Sunday, October 7, 2007

Lights Out

I am so ghettofab that my power got cut off last week. Yeah, I made it through just fine, paid The Man the next day and got it cut back on. But now I'm broke FOR REAL and for like another month. So, I have compiled a list of things I've done so far or will be doing over the course of the next month in response to the fact that I'm fucking broke.
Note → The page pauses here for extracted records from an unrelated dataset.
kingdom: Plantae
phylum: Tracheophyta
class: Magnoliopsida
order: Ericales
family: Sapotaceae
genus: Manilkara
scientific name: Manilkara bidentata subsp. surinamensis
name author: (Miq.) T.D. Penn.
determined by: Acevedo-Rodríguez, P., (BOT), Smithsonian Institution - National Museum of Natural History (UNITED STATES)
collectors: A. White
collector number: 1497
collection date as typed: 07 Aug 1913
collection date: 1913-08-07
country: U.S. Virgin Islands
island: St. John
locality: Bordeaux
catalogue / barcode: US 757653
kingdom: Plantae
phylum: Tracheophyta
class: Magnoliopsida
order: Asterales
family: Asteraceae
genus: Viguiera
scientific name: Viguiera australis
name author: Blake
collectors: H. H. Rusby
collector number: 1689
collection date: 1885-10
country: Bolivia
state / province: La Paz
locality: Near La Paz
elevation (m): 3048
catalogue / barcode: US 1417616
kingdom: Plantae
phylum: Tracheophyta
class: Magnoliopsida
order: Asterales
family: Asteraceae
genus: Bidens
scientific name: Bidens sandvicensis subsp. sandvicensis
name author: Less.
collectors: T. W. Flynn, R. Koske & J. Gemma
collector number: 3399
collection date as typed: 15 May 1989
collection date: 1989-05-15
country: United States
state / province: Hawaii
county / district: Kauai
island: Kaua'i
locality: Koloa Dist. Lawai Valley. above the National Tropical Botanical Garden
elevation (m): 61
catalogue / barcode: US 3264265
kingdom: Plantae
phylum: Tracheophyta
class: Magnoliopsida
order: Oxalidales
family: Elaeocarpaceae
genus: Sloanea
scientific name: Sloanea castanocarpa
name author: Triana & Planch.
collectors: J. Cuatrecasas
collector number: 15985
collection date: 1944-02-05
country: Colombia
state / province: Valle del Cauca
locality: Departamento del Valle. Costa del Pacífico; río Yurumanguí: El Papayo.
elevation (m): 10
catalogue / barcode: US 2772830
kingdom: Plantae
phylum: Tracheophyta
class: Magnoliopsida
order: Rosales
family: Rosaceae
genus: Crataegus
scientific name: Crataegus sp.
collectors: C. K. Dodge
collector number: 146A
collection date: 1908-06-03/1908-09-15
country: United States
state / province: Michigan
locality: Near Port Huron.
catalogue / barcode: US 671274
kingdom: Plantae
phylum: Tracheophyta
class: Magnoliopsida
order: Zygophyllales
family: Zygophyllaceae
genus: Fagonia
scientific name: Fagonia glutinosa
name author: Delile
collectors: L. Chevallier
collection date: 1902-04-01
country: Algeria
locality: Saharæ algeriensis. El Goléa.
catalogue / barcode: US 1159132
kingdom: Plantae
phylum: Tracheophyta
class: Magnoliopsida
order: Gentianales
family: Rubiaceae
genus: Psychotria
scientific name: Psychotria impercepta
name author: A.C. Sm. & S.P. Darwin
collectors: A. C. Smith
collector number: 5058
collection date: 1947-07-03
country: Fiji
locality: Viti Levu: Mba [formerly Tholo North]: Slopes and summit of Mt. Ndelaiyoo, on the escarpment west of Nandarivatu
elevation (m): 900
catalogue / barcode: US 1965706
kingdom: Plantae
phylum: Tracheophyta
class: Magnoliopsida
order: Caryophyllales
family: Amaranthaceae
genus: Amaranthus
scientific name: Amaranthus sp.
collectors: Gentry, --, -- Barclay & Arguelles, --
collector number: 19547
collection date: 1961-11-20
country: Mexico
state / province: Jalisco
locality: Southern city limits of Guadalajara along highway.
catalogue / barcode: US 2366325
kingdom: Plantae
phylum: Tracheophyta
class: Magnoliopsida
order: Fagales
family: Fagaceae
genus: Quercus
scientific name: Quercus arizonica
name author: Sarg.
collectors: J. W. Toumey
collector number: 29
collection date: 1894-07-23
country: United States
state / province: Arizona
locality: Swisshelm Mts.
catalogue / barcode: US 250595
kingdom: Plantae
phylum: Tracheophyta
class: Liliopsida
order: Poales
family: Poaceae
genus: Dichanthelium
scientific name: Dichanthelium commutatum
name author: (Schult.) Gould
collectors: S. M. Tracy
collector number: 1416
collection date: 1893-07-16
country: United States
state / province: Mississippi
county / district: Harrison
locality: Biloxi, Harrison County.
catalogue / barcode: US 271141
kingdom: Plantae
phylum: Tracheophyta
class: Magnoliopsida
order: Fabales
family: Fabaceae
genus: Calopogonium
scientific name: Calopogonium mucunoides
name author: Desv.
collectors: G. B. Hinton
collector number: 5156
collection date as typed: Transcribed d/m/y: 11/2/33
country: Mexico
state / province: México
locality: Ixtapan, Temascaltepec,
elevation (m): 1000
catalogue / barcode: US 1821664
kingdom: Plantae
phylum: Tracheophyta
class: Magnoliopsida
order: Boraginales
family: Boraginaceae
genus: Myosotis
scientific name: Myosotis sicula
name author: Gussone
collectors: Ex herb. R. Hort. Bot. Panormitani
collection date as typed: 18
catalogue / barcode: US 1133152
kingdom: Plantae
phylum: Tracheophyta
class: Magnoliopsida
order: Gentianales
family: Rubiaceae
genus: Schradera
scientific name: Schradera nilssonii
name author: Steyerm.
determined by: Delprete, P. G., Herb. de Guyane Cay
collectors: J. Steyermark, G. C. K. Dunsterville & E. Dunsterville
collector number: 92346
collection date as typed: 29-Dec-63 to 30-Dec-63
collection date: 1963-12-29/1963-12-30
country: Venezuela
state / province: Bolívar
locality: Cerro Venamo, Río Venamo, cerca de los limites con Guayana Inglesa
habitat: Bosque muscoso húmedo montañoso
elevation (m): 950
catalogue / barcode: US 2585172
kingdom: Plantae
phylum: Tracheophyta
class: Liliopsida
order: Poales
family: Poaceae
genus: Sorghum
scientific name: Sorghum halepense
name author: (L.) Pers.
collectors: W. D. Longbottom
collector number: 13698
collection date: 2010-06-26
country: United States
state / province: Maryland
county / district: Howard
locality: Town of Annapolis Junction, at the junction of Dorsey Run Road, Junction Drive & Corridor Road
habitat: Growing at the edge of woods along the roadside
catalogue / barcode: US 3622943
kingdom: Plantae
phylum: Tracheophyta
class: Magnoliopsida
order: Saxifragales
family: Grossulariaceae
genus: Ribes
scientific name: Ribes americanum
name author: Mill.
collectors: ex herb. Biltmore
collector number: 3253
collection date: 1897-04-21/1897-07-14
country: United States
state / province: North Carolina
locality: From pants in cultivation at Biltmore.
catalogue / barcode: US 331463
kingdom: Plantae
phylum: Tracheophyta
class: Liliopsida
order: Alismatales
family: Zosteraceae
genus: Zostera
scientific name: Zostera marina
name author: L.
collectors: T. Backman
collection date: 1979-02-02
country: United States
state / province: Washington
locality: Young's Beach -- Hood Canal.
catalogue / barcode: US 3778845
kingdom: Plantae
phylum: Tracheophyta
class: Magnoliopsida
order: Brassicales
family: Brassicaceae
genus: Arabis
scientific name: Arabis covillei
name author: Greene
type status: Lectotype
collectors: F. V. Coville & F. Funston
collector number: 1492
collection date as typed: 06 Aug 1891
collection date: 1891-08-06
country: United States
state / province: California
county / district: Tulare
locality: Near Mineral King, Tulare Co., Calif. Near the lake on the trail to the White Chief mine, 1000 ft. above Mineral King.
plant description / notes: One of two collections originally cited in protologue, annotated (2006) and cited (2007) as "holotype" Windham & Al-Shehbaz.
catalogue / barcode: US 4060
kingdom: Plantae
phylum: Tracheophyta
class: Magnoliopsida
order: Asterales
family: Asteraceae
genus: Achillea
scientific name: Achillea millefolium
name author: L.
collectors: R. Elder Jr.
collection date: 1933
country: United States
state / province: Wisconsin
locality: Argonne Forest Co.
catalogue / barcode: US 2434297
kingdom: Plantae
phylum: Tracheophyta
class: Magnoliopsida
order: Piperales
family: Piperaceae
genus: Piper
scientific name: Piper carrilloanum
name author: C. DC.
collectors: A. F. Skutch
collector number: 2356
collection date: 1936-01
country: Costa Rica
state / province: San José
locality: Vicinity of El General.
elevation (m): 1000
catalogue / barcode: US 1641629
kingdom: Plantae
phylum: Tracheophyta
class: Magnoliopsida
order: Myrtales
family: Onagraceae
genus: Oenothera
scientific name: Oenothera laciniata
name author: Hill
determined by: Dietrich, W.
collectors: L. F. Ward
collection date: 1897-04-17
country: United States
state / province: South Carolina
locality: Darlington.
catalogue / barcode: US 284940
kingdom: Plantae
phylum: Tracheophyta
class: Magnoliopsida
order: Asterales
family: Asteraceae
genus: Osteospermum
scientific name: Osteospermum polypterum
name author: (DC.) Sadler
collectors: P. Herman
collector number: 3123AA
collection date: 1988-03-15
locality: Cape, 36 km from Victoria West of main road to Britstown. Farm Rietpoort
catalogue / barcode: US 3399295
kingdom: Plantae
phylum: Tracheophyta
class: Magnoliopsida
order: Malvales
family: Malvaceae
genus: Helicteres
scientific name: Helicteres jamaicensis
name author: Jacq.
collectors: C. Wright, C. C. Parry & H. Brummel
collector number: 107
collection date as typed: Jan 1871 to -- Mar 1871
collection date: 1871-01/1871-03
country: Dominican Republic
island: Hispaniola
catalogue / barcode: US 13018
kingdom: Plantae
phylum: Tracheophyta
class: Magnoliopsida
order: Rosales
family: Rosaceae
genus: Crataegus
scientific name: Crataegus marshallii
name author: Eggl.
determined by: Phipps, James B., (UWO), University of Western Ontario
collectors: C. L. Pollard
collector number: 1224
Lady Chavez's Guide to Scrapin' By

1) Eat ketchup sandwiches
2) Play chess (but cut the heads off your old barbies and attach to the playing pieces...oh, and make the token black barbie queen for a day)
3) Go diving at a dumpster near you
4) Dress your cat up like Al Pacino in Carlito's Way and film him gesturing, "You think you like me? You not like a punk!"
5) Listen to your old mix tapes your ex made you or ones you made for him but you broke up before you gave it to him (you know the clear one with the yellow label)
6) Take some speed and renact the scene from Saved by the Bell when Jesse takes all those uppers and sings, "I'm so excited, I'm so excited, I'm soooooo scaaaaaaared" (sob)
7) Play Girl Talk if you still have all the pimple stickers
8) Send an evitation to your friends for "Party at My Place. BYOB and some for me!"
9) Spread glue on your hand and peel it off over and over
10) Put on Barry Manilow and make out with someone named Mandy

1 comment:

El Keter said...

My gas is off as I type this. I made awesome chicken wraps on the Foreman yesterday though. Gas company be damned!